» **Exercise description**
Please reproduce the whole piece on CIOs and digital disruption word for word, from its title to its final sentence.

» **Extract provided**
----------------------------------------

Come on, Catch up Ketchup!

You probably remember the story about the tomato that got run over by a car. If you are a CIO, chances are you’re feeling like that tomato these days — run over by digital technology, while everyone around you is encouraging you to catch up? Well you’re not alone.

The likely reason you find yourself in this spot is that your organization is not fit to keep up with the pace of changes in digital technology and consumer demands and are at risk of being disrupted. Public sector is no exception.

So, what did you do wrong? Well, if you run a fairly successful business, you probably did everything right.

Organizations have never been as effective and competent as they are now. Following the logic of Clayton Christensen there comes a time when every start-up business needs to become a profitable business. And it does so usually by standardizing competence (training for specific skills, recruiting internally), making work processes more efficient (lean), systemizing communication, develop culture (norms and feedback) and working on continuous improvement. The goal is always to maximize profit.

In the beginning profit margins will rise at a high rate and eventually flatten out. At some point the cost of making efficiency improvements and product improvements becomes greater than the return of investment. The curve flattens and eventually turns when consumers’ willingness to pay more for smaller improvements in product or service reaches its limits and customers find other options to satisfy their needs.

----------------------------------------

» **Stored data entries**
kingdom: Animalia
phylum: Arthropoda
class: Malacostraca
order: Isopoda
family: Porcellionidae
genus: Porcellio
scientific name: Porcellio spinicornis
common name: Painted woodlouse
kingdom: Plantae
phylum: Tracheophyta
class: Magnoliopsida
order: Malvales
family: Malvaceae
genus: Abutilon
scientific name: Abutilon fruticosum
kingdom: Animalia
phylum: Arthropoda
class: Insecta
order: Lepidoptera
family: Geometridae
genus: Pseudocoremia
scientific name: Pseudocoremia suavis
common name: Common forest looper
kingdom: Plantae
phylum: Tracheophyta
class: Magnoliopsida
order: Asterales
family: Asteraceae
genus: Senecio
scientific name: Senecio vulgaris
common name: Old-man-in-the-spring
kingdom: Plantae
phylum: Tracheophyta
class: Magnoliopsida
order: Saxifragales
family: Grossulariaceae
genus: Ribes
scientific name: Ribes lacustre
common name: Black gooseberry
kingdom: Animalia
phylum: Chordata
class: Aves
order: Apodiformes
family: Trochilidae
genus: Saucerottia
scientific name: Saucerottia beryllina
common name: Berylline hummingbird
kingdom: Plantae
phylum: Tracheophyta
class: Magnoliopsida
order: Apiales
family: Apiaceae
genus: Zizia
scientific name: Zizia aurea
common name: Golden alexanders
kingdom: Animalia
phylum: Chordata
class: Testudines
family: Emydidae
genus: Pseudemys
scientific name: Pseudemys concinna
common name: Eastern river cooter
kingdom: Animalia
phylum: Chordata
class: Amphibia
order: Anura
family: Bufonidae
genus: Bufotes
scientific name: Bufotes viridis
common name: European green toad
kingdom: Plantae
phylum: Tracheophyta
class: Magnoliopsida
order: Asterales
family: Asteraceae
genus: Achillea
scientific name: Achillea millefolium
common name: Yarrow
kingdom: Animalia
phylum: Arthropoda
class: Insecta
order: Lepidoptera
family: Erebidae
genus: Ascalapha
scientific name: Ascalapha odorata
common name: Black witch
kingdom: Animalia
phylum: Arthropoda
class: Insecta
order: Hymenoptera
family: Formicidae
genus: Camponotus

----------------------------------------

» **Exercise answer**
Come on, Catch up Ketchup!

You probably remember the story about the tomato that got run over by a car. If you are a CIO, chances are you’re feeling like that tomato these days — run over by digital technology, while everyone around you is encouraging you to catch up? Well you’re not alone.

The likely reason you find yourself in this spot is that your organization is not fit to keep up with the pace of changes in digital technology and consumer demands and are at risk of being disrupted. Public sector is no exception.

So, what did you do wrong? Well, if you run a fairly successful business, you probably did everything right.

Organizations have never been as effective and competent as they are now. Following the logic of Clayton Christensen there comes a time when every start-up business needs to become a profitable business. And it does so usually by standardizing competence (training for specific skills, recruiting internally), making work processes more efficient (lean), systemizing communication, develop culture (norms and feedback) and working on continuous improvement. The goal is always to maximize profit.

In the beginning profit margins will rise at a high rate and eventually flatten out. At some point the cost of making efficiency improvements and product improvements becomes greater than the return of investment. The curve flattens and eventually turns when consumers’ willingness to pay more for smaller improvements in product or service reaches its limits and customers find other options to satisfy their needs.